You just will need a filter to re-enqueue or put your scheduled and recurring jobs into the right queue.

I’m on the mobile right now, so I can’t put an example here right now, but there are some on the forum. Searching for re-enqueue and queues* and filter can lead you to an example.

When I get back home I can put one here…

For Recurring Jobs, you can specify the queue name on the RecurringJob.AddOrUpdate(), it’s the last argument and is defaults to the 'default' queue.

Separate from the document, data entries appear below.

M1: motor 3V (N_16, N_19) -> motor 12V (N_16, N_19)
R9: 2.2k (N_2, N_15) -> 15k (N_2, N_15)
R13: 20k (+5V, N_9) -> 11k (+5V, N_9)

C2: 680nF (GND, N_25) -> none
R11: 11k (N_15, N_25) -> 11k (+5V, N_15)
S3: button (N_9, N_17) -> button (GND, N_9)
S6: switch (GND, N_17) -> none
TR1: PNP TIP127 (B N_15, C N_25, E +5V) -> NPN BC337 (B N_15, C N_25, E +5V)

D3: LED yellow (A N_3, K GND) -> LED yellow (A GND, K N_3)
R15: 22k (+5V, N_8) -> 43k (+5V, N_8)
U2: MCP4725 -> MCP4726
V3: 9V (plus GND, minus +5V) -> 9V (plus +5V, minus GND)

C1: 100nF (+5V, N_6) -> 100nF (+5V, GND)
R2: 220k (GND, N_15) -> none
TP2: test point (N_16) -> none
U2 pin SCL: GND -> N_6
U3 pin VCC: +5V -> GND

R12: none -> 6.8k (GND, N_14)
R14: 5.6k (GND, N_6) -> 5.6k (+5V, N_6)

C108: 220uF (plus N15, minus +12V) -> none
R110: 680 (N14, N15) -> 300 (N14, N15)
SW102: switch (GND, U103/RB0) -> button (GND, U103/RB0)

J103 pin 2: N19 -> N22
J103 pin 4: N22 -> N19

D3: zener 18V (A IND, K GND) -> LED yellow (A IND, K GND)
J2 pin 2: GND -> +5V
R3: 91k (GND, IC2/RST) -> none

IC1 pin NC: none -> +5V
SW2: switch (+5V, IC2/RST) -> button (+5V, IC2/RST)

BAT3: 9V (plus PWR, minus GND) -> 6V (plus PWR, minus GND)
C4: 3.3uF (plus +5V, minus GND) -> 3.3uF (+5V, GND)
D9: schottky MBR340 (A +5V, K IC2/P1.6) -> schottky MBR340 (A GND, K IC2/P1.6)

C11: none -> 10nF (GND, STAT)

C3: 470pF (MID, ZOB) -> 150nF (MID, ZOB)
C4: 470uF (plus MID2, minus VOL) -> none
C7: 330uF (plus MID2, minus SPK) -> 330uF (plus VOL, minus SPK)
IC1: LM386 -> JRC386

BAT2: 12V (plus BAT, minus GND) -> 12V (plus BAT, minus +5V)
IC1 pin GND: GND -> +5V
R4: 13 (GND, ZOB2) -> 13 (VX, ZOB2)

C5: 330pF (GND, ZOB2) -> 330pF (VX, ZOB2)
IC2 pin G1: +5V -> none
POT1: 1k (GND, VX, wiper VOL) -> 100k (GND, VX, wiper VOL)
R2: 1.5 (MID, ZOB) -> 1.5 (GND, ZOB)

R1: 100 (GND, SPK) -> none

StateElection filter example that put’s the machine name on the queue when not in production environments:

public sealed class IsolateEnvQueuesFilter : JobFilterAttribute, IElectStateFilter
{
    private readonly IHostingEnvironment env;
    public IsolateEnvQueuesFilter(IHostingEnvironment env){ this.env = env; }

    public void OnStateElection(ElectStateContext context)
    {
        if (context.CandidateState is EnqueuedState enqueuedState)
        {
            var machineName = Environment.MachineName.ToLowerInvariant();
            if (!env.IsProduction() && !enqueuedState.Queue.StartsWith("_"))
            { enqueuedState.Queue = $"_{machineName}_{enqueuedState.Queue}"; }
        }
    }
}

Another read: Jobs being re-queued in the wrong queue

Just want to re-iterate that this is the only option for recurring and scheduled jobs. I’ve tried all the other suggestions in this thread and across the internet (including this), and unless you have all servers able to run all jobs you will hit the FileNotFoundException: Could not load file or assembly errors. error once some of your recurring/scheduled jobs fail.

It looks like version 1.8 will include a workaround/fix for this issue. But for now you will need separate dbs or schema to isolate recurring/scheduled tasks.